Workflows Remain Stuck on the Same Worker Pod After ContinueAsNew and Fail with StartToCloseTimeout

I am experiencing an issue with Temporal workflows. Here’s the scenario:

I have a parent workflow that spawns 25 child workflows in parallel. Each child workflow runs an activity and, after completing the activity, uses ContinueAsNew to create a new instance of itself. I have 4 worker pods processing these workflows, but I noticed that:

  1. After calling ContinueAsNew, the child workflow often stays bound to the same worker pod instead of being picked up by another pod.
  2. Many workflows get stuck at the activity execution stage, specifically at the ActivityTaskScheduled step, seemingly waiting for their turn, and eventually fail with a timeout (StartToCloseTimeout).

My expectation is that after ContinueAsNew, the new workflow instance would be distributed to any available worker pod.

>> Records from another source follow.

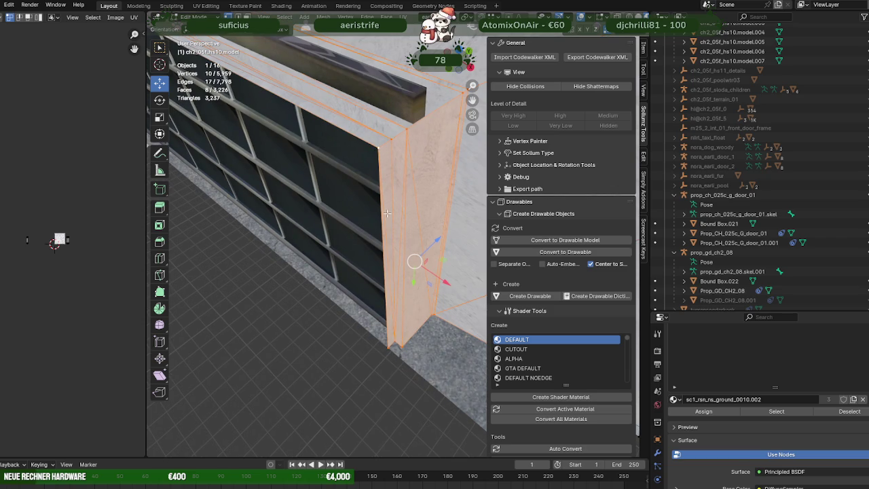
key("Tab")
key("Tab")
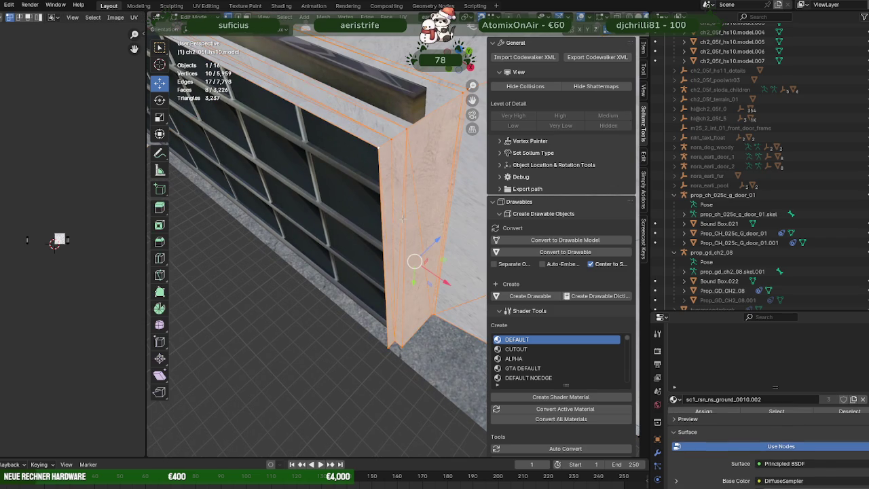
key("g")
key("x")
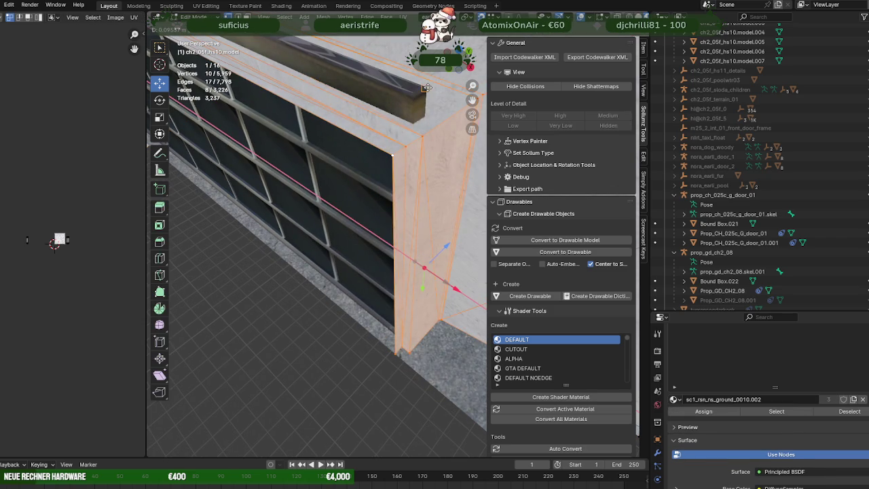
left_click(428, 87)
Step: Select the garage-opening edge vertices in wireframe and move them onto the door frame, merging them
left_click_drag(428, 87, 361, 251)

However, this doesn’t seem to be happening. It appears that Temporal is not balancing workflows effectively across the pods.

Here are my questions:

  1. Is it expected behavior for workflows to remain on the same worker pod after calling ContinueAsNew?
  2. How can I configure Temporal or the worker options to ensure better load distribution across worker pods, especially after ContinueAsNew?
  3. Could this behavior be related to Sticky Execution or task queue configuration, and how should I address it?

Parent Workflow

class BatchProcessWorkflow
{
    use ActivityOptionTrait;

    public const WORKFLOW_NAME = 'BatchProcess';

    #[Workflow\WorkflowMethod(self::WORKFLOW_NAME)]
    public function run(): \Generator
    {
        $activity = Workflow::newActivityStub(
            FetchIdsActivity::class,
            $this->activityOptions(
                'default',
                timeout: CarbonInterval::year(),
                retryAttempts: 1
            ),
        );

        $ids = yield $activity->fetch();

        $childWorkflows = [];
        foreach ($ids as $id) {
            $childWorkflows[] = Workflow::executeChildWorkflow(
                SingleProcessWorkflow::WORKFLOW_NAME,
                [
                    $id,
                ],
                Workflow\ChildWorkflowOptions::new()
            );
        }

        yield Promise::all($childWorkflows);
    }
}

ChildWorkflow

#[Workflow\WorkflowInterface]
class SingleProcessWorkflow
{
    use ActivityOptionTrait;

    public const WORKFLOW_NAME = 'SingleProcess';

    #[Workflow\WorkflowMethod(self::WORKFLOW_NAME)]
    public function run(int $id): \Generator
    {
        $activity = Workflow::newActivityStub(
            ProcessActivity::class,
            $this->activityOptions(
                'default',
                timeout: CarbonInterval::minute(5),
                retryAttempts: 1,
            ),
        );

        $isProcessed = yield $activity->process($id);

        if ($isProcessed === false) {
            /** @psalm-suppress TooManyTemplateParams */
            yield Workflow::timer(CarbonInterval::hour());
        }

        yield Workflow::newContinueAsNewStub(self::class)->run($id);
    }
}

Hello. Could you provide the Workflow history before and after ContinueAsNew?

Is it expected behavior for workflows to remain on the same worker pod after calling ContinueAsNew ?

No, child workflow is new execution and its first workflow task would be dispatched from non-sticky (not worker specific) task queue.

How can I configure Temporal or the worker options to ensure better load distribution across worker pods, especially after ContinueAsNew?

How many workers do you have and whats worker options? Task distribution from non-sticky task queue is pretty even across workers, if you have enough workflow task pollers to saturate task queue partitions.
Are you scaling your workers?

Could this behavior be related to Sticky Execution or task queue configuration, and how should I address it?

Not in this case as each initial start of child workflow and their continued executions first workflow task would not be placed on worker sticky task queue. Once its dispatched to a worker then yes, service would try to dispatch subsequent workflow tasks on worker sticky task queue to which first one was dispatched to.